**** EXERCISE PASSAGE ****
Local Rollback
Scenario
Support a mode in which changes are applied tentatively to a client. Changes are not communicated to other clients unless the transaction is "committed," that is, changes are applied as though they had been made normally. If the work is "aborted," changes are discarded with no observable impact to this client or other clients.
Requirements
- Both inbound and outbound operation are paused while local operations are accrued
- It maybe ok for some operations to have local side effects, like local local contexts for data stores or dds leaking after rollback
- After rollback there should be no persisted changes to the document from either the original local ops, or the rollback.
- All local changes rolled back should provide appropriate events e.g. inserts should emit deletes on rollback
- Changes should be rolled backed in the reverse order they we're created, like undo
- Rollback failure should close the container without any changes being persisted.
API
A good fit for this feature would be support via order sequentially. Such that on unhandled exception, or explicit return behavior all changes accrued within the order sequentially block are rolled back. The major drawback of order sequentially is that no asynchronous actions can be performed, as the callback is synchronous, and meant to align with javascript turns.
If we need to support Local Rollback in the context of asynchronous operations, we would need a more direct API. However, there are a number of asynchronous api's that will not function correctly when paused, so limiting to a synchronous api will make it unnecessary to handle to those cases. For instance, consensus dds, aliasing, blob operations, etc. If we need to support asynchronous actions with rollback this could be coupled with the existing pause/unpause apis, that on unpause one could choose to rollback all local changes.
****
Reproduce the local rollback text word for word, starting at "- All local" and ending at "with javascript turns.". The records have nothing to do with the local rollback text.
**** SUPPLIED MATERIAL ****
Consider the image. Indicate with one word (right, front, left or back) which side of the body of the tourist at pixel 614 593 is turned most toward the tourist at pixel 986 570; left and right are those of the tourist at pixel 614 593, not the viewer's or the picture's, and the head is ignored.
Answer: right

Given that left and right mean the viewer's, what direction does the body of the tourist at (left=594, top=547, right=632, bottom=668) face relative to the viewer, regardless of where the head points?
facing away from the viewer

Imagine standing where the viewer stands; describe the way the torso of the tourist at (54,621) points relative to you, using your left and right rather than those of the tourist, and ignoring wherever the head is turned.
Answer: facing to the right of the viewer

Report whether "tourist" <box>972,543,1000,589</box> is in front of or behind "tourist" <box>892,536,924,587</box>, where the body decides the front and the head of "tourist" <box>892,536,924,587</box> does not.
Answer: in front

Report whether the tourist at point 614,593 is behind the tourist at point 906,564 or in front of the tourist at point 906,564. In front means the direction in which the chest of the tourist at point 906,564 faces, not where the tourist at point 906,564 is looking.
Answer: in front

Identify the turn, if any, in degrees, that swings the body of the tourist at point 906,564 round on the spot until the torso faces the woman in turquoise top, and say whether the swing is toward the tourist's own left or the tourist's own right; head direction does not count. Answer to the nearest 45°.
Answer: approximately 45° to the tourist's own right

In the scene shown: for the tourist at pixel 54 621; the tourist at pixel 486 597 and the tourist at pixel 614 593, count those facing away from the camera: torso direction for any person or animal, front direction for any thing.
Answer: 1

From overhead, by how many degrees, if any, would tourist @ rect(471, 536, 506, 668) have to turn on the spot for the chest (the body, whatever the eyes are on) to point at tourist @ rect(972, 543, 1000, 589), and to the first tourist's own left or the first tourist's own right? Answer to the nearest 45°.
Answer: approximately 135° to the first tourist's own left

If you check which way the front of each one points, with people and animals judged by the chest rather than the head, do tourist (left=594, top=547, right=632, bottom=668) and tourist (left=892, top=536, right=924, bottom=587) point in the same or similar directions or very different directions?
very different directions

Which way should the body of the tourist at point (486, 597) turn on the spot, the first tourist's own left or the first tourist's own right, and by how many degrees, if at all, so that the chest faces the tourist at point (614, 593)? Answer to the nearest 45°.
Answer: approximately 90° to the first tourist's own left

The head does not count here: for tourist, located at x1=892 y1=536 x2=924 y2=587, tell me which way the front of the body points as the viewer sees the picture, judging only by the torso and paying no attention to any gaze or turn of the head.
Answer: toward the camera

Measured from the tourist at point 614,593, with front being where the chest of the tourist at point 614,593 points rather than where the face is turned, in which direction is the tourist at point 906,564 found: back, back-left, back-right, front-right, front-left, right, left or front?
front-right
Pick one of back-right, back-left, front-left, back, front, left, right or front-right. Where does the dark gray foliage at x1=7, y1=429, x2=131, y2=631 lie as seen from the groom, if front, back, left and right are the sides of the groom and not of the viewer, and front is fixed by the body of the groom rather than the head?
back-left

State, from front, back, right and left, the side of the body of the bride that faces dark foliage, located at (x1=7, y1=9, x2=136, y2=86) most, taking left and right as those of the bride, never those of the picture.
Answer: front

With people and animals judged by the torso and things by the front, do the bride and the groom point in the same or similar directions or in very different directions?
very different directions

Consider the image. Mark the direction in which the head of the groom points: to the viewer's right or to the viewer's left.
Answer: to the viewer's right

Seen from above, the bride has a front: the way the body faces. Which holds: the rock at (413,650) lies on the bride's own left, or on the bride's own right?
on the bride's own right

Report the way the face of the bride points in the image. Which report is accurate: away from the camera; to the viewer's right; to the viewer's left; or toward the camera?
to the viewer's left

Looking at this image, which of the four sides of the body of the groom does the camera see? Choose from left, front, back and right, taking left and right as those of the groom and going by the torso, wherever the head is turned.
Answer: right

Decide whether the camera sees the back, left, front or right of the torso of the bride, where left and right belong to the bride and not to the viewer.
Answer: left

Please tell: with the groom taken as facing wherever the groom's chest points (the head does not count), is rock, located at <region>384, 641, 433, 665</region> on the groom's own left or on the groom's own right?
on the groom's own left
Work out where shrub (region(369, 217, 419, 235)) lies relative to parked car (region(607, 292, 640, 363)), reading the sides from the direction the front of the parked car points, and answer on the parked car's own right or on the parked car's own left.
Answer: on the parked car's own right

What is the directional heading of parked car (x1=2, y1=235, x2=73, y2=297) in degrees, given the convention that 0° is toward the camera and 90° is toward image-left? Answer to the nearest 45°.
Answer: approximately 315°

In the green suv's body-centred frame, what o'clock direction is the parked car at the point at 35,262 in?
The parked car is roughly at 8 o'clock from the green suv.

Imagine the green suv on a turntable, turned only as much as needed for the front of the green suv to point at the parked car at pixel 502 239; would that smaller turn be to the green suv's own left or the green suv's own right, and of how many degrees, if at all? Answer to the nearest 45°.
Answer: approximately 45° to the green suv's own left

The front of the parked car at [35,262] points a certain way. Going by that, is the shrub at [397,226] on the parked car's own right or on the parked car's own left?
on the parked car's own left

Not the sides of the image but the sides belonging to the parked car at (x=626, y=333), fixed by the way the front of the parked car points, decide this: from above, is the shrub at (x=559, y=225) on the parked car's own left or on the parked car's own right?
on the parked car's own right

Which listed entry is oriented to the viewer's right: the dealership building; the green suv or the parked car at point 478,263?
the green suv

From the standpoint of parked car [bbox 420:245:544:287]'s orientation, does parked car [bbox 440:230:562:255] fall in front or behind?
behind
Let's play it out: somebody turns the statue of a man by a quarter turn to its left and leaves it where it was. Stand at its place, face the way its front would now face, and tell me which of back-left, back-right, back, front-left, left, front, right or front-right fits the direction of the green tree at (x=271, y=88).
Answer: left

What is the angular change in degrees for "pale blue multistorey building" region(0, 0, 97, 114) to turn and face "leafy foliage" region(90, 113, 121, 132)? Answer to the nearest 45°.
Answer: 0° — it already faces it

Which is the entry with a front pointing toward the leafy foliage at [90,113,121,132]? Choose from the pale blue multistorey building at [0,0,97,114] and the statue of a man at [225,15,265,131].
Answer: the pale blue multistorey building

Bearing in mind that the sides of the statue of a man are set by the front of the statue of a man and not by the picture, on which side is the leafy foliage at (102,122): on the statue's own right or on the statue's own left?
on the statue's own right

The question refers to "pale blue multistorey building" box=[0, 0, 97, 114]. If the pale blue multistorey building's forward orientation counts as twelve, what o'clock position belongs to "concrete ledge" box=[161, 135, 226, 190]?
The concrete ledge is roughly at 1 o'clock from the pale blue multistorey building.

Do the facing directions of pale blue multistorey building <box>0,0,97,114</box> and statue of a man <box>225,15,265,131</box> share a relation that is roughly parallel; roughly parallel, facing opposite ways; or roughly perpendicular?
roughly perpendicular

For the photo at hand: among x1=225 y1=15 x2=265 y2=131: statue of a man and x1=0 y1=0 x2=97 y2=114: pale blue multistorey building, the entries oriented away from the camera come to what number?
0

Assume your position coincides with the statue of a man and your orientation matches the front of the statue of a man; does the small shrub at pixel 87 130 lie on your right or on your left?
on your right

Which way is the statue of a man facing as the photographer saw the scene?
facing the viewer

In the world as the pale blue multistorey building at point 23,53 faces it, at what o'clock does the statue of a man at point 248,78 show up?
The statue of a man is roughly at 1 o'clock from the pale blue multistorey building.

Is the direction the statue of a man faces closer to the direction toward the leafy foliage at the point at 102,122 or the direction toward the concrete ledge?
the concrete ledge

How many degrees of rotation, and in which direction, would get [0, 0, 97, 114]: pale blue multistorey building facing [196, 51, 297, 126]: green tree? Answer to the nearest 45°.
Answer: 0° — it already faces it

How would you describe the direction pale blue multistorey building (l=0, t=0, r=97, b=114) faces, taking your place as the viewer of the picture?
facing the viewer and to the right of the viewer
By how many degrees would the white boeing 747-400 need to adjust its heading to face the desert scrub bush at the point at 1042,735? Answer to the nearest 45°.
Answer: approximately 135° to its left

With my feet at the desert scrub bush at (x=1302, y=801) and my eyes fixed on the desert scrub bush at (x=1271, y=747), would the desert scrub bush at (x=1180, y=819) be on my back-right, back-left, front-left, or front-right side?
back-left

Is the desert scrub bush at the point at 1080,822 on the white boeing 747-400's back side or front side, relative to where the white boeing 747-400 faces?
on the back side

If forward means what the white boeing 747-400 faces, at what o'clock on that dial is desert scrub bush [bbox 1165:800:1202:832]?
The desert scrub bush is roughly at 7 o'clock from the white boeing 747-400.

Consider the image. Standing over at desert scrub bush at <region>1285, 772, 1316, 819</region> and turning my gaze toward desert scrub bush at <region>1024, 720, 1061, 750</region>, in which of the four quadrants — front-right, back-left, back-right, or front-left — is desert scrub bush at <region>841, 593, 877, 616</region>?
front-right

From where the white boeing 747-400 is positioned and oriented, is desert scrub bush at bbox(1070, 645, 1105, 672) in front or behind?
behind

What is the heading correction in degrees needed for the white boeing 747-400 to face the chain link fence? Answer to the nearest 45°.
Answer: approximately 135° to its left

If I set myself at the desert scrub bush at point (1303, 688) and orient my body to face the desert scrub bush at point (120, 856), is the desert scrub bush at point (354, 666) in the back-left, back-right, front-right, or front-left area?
****
[WRITTEN RESPONSE]
- All local changes rolled back should provide appropriate events e.g. inserts should emit deletes on rollback
- Changes should be rolled backed in the reverse order they we're created, like undo
- Rollback failure should close the container without any changes being persisted.
API
A good fit for this feature would be support via order sequentially. Such that on unhandled exception, or explicit return behavior all changes accrued within the order sequentially block are rolled back. The major drawback of order sequentially is that no asynchronous actions can be performed, as the callback is synchronous, and meant to align with javascript turns.